# 📌 Why We Need Pandas – Introduction to the Library

In data science, we work with a lot of structured data — 
CSV files, Excel sheets, databases, APIs, etc.

Using only core Python (like lists, loops, and dictionaries) 
for data manipulation becomes:

- ❌ Slow
- ❌ Complex
- ❌ Error-prone

Let's look at an example.

In [None]:
# Trying to find the average age using plain Python lists

data = [
    ["Alice", 24],
    ["Bob", 27],
    ["Charlie", 22],
    ["Diana", 29]
]

total = 0
for person in data:
    total += person[1]

average_age = total / len(data)
print("Average Age:", average_age)
# Output: Average Age: 25.5

This works — but:

- We access data using `person[1]`, which is not readable.
- No column names.
- For larger datasets, this gets hard to manage.

📉 That's where **Pandas** helps!


🐼 **Pandas** is an open-source Python library that makes data handling easy and powerful.

It introduces two main structures:

- `Series`: 1D labeled data
- `DataFrame`: 2D table with rows and columns (like Excel)

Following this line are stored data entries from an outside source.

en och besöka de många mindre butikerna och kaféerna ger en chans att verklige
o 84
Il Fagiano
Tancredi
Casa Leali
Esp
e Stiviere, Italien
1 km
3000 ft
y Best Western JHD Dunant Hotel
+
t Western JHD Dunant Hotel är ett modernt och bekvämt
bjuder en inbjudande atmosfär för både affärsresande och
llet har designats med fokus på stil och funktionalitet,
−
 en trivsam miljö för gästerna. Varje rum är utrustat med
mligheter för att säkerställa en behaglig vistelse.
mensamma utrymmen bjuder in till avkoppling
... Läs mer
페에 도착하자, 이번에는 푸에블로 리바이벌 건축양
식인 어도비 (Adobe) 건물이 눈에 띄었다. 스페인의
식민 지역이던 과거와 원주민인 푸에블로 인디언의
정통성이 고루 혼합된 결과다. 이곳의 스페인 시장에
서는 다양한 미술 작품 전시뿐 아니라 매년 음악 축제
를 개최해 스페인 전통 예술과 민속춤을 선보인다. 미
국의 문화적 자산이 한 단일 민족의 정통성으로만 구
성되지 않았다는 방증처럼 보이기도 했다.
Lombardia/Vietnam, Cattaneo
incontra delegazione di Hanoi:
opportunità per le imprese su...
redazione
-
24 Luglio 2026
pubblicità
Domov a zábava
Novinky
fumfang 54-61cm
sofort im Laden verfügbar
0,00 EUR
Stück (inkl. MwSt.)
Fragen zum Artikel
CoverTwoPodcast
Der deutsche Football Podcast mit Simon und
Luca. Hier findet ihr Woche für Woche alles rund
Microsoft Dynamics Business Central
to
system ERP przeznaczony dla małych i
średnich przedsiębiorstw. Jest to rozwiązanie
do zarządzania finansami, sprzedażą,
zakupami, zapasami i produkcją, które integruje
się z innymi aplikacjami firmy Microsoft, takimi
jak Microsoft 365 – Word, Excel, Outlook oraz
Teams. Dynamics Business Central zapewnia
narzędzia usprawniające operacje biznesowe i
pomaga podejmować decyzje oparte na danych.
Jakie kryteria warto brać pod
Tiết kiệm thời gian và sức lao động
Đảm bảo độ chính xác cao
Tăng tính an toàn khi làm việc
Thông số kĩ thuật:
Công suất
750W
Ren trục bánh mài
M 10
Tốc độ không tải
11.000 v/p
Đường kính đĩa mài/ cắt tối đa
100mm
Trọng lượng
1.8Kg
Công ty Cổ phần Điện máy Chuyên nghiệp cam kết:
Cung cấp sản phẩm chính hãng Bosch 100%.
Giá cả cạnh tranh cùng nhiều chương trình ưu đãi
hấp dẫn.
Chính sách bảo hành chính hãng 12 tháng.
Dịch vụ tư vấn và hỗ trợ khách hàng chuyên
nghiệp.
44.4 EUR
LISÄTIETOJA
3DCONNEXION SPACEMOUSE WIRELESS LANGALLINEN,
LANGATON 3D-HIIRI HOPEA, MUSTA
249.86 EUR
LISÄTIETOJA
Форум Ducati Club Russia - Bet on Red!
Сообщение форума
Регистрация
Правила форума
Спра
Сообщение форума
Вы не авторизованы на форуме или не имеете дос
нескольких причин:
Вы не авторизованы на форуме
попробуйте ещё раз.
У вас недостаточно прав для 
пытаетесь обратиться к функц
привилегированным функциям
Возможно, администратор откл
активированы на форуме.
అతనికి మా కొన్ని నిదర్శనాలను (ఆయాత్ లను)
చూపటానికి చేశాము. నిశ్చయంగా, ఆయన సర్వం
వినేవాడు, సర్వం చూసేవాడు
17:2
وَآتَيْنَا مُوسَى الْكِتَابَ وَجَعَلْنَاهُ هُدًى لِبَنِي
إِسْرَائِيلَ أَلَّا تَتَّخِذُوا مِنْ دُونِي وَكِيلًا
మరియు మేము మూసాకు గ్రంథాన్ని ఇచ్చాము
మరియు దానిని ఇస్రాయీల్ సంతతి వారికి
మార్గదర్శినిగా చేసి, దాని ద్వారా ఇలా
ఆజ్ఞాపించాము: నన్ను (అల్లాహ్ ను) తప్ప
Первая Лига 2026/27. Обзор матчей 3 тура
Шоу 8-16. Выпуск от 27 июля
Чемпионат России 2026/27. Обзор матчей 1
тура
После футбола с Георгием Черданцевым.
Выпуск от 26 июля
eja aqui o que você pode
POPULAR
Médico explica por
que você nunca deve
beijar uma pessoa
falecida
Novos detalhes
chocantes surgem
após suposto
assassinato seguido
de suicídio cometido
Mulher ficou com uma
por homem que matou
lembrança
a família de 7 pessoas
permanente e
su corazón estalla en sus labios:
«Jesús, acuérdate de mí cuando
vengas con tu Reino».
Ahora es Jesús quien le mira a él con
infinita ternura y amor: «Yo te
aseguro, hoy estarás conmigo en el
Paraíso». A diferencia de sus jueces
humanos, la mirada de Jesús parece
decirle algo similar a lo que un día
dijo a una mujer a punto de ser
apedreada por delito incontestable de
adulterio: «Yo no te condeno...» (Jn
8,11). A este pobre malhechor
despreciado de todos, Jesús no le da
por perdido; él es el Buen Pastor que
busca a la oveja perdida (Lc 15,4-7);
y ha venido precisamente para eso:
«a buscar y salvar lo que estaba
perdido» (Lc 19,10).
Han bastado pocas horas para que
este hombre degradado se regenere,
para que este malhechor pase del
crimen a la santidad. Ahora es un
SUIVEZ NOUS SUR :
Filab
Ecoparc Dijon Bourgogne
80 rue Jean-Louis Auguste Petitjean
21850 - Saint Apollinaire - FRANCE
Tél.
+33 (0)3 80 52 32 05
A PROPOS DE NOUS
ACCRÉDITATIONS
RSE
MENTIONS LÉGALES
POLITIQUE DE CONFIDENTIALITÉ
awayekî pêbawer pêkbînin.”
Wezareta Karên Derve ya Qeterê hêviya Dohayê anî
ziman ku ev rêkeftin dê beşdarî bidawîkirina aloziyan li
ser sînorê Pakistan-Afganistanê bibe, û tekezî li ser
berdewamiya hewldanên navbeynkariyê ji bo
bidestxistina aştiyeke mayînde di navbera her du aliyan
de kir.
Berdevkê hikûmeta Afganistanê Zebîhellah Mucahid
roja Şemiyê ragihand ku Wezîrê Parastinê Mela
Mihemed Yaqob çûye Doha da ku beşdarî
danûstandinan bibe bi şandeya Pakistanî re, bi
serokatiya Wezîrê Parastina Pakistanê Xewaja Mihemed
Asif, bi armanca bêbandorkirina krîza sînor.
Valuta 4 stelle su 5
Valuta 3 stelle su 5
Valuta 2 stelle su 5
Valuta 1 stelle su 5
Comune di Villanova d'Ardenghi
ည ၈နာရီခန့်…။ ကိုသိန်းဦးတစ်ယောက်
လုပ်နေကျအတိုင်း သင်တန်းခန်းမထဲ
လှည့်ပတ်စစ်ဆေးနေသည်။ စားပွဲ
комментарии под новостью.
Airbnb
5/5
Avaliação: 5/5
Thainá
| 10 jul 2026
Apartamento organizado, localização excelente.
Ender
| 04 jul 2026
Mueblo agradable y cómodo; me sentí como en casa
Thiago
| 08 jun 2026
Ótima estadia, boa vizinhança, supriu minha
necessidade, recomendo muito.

Let’s see how we can do the same task using Pandas.


In [None]:
import pandas as pd

# Creating a DataFrame
df = pd.DataFrame({
    "Name": ["Alice", "Bob", "Charlie", "Diana"],
    "Age": [24, 27, 22, 29]
})

# Calculate average age
average_age = df["Age"].mean()
print("Average Age:", average_age)
# Output: Average Age: 25.5

✅ Cleaner code  
✅ Column names make it readable  
✅ Built-in functions like `.mean()` save time

Pandas makes it easier to clean, filter, and analyze data — all in fewer lines of code.


🔍 **Summary**

- Core Python is not efficient for working with structured data.
- Pandas provides fast, readable, and flexible tools to handle real-world datasets.
- That’s why Pandas is a key library in every data science project.